# Selected text
_ _ _ _

What Can We Learn From Science?

Posted: June 4, 2020

From space, the view of the Earth is simply mesmerizing. The planet’s fragility, resilience, grandeur and loneliness encapsulated in a single image. As beautiful as our “blue marble” may be from above, the history of events on Earth’s surface has not always been described as such. Humanity has often struggled to understand itself and thus clashes have erupted over cultural differences, competition over vital resources and opposing ideologies. Here in the United States of America, views on the construct of race and the disproportionate societal impacts that accompany those views - like health outcomes, education and economic mobility - remains one of the most prolific issues of our time. So, let’s look at the construct of race through the lens of science by asking today's big question: Is “race” supported by science?

_ _ _ _

# Data entries

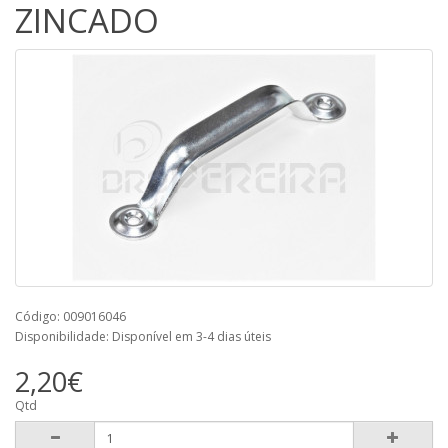
ZINCADO
Código: 009016046
Disponibilidade: Disponível em 3-4 dias úteis
2,20€
Qtd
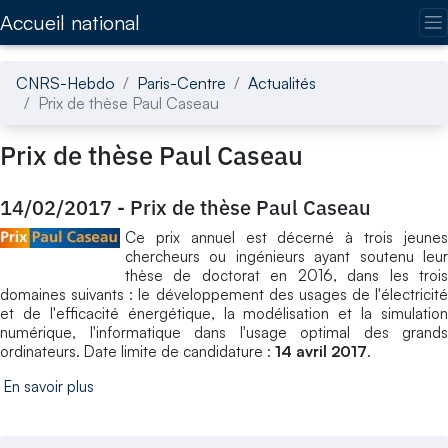
Accédez directement au contenu de la page
Accueil national
CNRS-Hebdo
Paris-Centre
Actualités
Prix de thèse Paul Caseau
Prix de thèse Paul Caseau
14/02/2017
-
Prix de thèse Paul Caseau
Ce prix annuel est décerné à trois jeunes
chercheurs ou ingénieurs ayant soutenu leur
thèse de doctorat en 2016, dans les trois
domaines suivants : le développement des usages de l'électricité
et de l'efficacité énergétique, la modélisation et la simulation
numérique, l'informatique dans l'usage optimal des grands
ordinateurs. Date limite de candidature :
14 avril 2017
.
En savoir plus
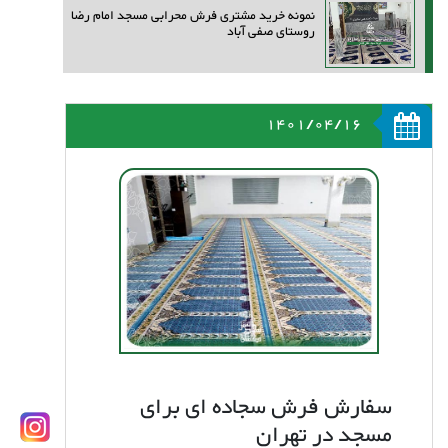
نمونه خرید مشتری فرش محرابی مسجد امام رضا
روستای صفی آباد
1401/04/16
سفارش فرش سجاده ای برای
مسجد در تهران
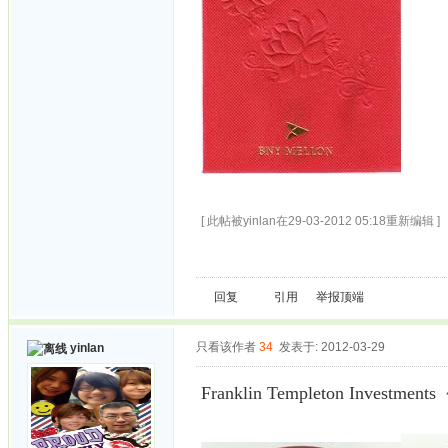
[ 此帖被yinlan在29-03-2012 05:18重新编辑 ]
回复
引用
举报
顶端
只看该作者
34
发表于: 2012-03-29
yinlan
Franklin Templeton Investments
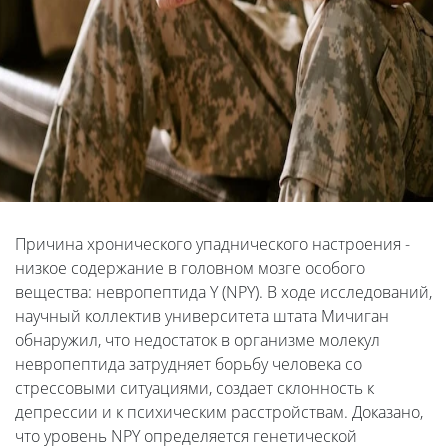
Причина хронического упаднического настроения -
низкое содержание в головном мозге особого
вещества: невропептида Y (NPY). В ходе исследований,
научный коллектив университета штата Мичиган
обнаружил, что недостаток в организме молекул
невропептида затрудняет борьбу человека со
стрессовыми ситуациями, создает склонность к
депрессии и к психическим расстройствам. Доказано,
что уровень NPY определяется генетической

_ _ _ _

# Requirement A
According to the race and science post, why have clashes erupted over cultural differences, resources and ideologies? Please answer in one to three sentences.
# Requirement B
From the race and science post, output the passage starting with "What Can We" and going on through "supported by science?", copied word for word.

# Your solution A
The clashes have erupted because humanity has often struggled to understand itself.

# Your solution B
What Can We Learn From Science?

Posted: June 4, 2020

From space, the view of the Earth is simply mesmerizing. The planet’s fragility, resilience, grandeur and loneliness encapsulated in a single image. As beautiful as our “blue marble” may be from above, the history of events on Earth’s surface has not always been described as such. Humanity has often struggled to understand itself and thus clashes have erupted over cultural differences, competition over vital resources and opposing ideologies. Here in the United States of America, views on the construct of race and the disproportionate societal impacts that accompany those views - like health outcomes, education and economic mobility - remains one of the most prolific issues of our time. So, let’s look at the construct of race through the lens of science by asking today's big question: Is “race” supported by science?